* _What you will do_
Reproduce the lines below, unchanged, starting from the first line of the records and ending with the line that contains "common name: Mallard".

Records from a collection:
★ ★ ★ ★
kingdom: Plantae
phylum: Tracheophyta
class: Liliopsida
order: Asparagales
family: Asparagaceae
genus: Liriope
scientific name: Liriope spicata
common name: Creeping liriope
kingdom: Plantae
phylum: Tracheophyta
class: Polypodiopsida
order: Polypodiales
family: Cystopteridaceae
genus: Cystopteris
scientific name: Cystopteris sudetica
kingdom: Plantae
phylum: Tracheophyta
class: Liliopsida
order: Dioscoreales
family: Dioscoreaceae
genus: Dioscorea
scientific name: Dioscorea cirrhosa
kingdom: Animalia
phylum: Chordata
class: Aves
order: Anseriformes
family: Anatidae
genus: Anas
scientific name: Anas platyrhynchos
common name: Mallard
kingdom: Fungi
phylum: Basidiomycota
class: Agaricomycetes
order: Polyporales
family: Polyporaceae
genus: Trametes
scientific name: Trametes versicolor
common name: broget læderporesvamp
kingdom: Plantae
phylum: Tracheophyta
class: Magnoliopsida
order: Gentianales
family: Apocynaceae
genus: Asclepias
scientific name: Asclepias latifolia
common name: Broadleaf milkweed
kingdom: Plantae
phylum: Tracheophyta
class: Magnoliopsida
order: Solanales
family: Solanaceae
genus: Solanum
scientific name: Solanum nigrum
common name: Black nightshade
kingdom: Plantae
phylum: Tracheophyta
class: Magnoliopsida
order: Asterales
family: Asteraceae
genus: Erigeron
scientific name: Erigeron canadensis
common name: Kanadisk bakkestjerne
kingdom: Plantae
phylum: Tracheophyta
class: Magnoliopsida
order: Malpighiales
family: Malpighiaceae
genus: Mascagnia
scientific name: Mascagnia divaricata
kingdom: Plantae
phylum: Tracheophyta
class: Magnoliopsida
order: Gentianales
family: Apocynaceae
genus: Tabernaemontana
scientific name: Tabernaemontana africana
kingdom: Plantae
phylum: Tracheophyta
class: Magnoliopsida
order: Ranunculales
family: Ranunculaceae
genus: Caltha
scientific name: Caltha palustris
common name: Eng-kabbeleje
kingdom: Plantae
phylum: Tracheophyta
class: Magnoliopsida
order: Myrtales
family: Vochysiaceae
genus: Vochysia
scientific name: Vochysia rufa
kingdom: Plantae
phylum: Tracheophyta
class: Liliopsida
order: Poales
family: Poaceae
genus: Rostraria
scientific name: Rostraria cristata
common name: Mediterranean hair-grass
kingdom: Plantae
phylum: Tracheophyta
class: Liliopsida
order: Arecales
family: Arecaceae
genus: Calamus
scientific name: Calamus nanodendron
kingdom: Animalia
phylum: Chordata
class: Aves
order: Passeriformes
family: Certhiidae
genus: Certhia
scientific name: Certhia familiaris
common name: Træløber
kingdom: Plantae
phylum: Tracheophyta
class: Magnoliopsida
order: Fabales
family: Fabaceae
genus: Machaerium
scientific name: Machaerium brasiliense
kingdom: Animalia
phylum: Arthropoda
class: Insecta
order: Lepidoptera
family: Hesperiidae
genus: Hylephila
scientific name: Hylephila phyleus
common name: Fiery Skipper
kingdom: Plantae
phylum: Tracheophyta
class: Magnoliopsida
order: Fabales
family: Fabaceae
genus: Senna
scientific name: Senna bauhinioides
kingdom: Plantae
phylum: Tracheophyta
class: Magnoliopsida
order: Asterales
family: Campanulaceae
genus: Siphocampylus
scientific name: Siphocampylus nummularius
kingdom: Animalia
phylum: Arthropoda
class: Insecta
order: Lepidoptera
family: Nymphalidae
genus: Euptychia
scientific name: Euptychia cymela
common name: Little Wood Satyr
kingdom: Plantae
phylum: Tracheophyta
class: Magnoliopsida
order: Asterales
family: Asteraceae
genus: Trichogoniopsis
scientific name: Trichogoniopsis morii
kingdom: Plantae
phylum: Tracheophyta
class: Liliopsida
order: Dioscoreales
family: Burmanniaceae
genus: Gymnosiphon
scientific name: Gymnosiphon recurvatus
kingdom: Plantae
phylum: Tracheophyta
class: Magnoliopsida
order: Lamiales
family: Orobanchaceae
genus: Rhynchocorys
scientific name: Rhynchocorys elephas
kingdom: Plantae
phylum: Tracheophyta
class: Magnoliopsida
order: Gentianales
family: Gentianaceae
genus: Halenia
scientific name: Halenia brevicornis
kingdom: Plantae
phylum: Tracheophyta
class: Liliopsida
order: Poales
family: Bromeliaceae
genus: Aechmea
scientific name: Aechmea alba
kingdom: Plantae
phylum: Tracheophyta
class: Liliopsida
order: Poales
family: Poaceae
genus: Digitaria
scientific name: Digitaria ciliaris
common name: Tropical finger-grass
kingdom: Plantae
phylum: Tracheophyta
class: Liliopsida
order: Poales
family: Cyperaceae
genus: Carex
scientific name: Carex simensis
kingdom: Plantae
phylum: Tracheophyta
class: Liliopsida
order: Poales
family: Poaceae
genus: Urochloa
★ ★ ★ ★
* _Exercise response_
kingdom: Plantae
phylum: Tracheophyta
class: Liliopsida
order: Asparagales
family: Asparagaceae
genus: Liriope
scientific name: Liriope spicata
common name: Creeping liriope
kingdom: Plantae
phylum: Tracheophyta
class: Polypodiopsida
order: Polypodiales
family: Cystopteridaceae
genus: Cystopteris
scientific name: Cystopteris sudetica
kingdom: Plantae
phylum: Tracheophyta
class: Liliopsida
order: Dioscoreales
family: Dioscoreaceae
genus: Dioscorea
scientific name: Dioscorea cirrhosa
kingdom: Animalia
phylum: Chordata
class: Aves
order: Anseriformes
family: Anatidae
genus: Anas
scientific name: Anas platyrhynchos
common name: Mallard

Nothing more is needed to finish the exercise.